Staffed by university student volunteers, who speak a variety of languages, the Connection Desk has provided more than 8,000 resource referrals.

Improving HPV Series Initiation Rates

The Wyoming Department of Health (WDH) employs ongoing quality improvement and performance management strategies at the agency and division levels to make timely, data-informed decisions related to program performance.

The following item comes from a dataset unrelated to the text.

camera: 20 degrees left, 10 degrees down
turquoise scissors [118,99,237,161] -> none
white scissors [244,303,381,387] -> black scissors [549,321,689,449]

The WDH Public Health Division’s Immunization Unit identified the state’s human papillomavirus (HPV) series initiation rate as an area needing improvement. By focusing on communication, outreach, and education, Wyoming increased the HPV series initiation rate among 13-17 year olds by 21 percent between 2013 and 2016. Wyoming’s rates were publicly presented, providers were educated on strategies to improve rates, and Assessment Feedback Incentive and Exchange visits had a stronger focus on HPV. The Immunization Unit will continue to improve immunization rates in Wyoming by using successfully proven data and strategies.